If your definition of “good enough” depends upon attaining sinless perfection or leaves no room for the stops and starts of moral, emotional, spiritual and physical development, you will never be “good enough.” Only the son of God was good enough like that and he sacrificed himself because he knew no one else would be.

We would not begin to suggest that Christians temper their aversion to sin or disappointment with their failures. While we would dry the tears from Peter’s eyes following his denial of Christ, we would be reassured by their presence. Those tears signal softness of heart and his restoration to God’s service proves that the fallen can rise again, stronger than before.

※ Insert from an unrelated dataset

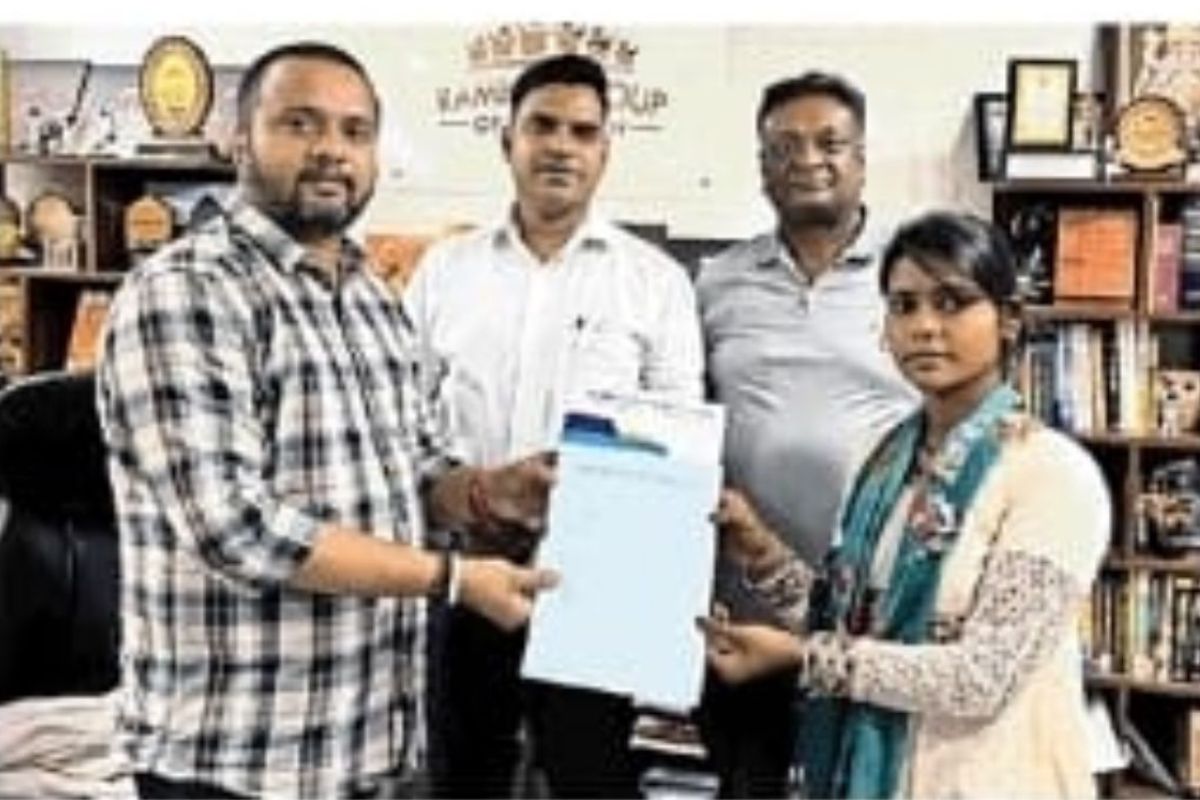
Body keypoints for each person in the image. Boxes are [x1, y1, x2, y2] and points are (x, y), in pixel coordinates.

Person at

We are wise to examine ourselves spiritually (2 Cor. 13:5) and to judge ourselves morally (1 Cor. 11:31). If we expect to find no warts, no moles, no wrinkles, no blemishes of any kind at any time, however, we are setting ourselves up for disappointment and disillusionment.

The Christian, then risks two extremes when it comes to sin, and both nullify God’s grace in his life. The one Christian basks in the blood of Christ and indulges himself in whatever sin he finds inviting, confident that he will be forgiven even if his faith and repentance are rather insincere (Rom. 6:1). He is indifferent to the insult and injury of sin and nullifies God’s grace by arrogant self-will (Heb. 10:26-31).

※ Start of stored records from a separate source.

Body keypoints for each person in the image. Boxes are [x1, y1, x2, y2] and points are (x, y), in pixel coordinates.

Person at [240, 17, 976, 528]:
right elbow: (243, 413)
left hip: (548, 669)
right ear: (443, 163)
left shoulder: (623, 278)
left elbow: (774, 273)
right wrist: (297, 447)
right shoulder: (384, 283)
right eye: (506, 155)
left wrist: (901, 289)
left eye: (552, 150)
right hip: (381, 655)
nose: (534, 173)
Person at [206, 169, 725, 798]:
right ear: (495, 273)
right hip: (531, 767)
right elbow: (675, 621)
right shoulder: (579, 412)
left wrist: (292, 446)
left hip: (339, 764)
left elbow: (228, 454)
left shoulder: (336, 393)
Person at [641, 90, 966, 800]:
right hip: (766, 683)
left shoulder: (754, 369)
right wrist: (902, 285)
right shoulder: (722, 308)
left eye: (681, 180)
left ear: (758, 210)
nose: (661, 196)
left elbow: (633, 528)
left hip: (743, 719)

The other Christian, operating at the opposite extreme, fully expects perfection from himself and may even imagine it in the brethren he holds in esteem. Like the apostle Paul wrote, this one compares his life to God’s word and exclaims, “O wretched man that I am!” (Rom. 7:24). Unlike Paul’s example, however, this Christian stops there and puts those words on like a medieval hair shirt, lacerating the spirit with unprofitable punishment. This one nullifies grace like a proud, poor man refusing a gift. To accept the gift would be to admit need and weakness and failure and dependence. To refuse the gift, however, just means that those things persist and are exacerbated. Accepting the gift of God’s grace soothes them by supplying the need, strengthening the weak, forgiving the failure and sanctioning the dependence.

God’s word directs us righteously in every choice, but also presupposes that we will occasionally and eventually make some wrong choices as well. We are not to fall into a puddle of self-doubt every time we sin, but to ask the question, “Who will deliver me from this body of death?” Then we are ready for the answer — “through Christ Jesus our Lord!” (Rom. 7:25). If we could cure sin on our own, we would do it. And if we could, we would not need Jesus anymore.

We do need him and he is not ashamed to call us his brethren (Heb. 2:11) or to act as our advocate with the father (1 John 2:1) or to make intercession for us (Heb. 7:25). In this concession to the necessity of leaning on him we do not surrender to evil, but confess that some battles are lost. Noah built an ark, but then got drunk. David slew an evil giant, but then killed an innocent soldier. Peter made the good confession but then hid in the courtyard. Barnabas gave his wealth to the poor, but then refused to eat with Gentile brethren. Abraham believed God, but then doubted him and then believed him again.

On our own, we will never be good enough, certainly not to deserve heaven and put God in our eternal debt. That glory will only be achieved by craving his grace and humbly accepting it (1 Peter 5:5).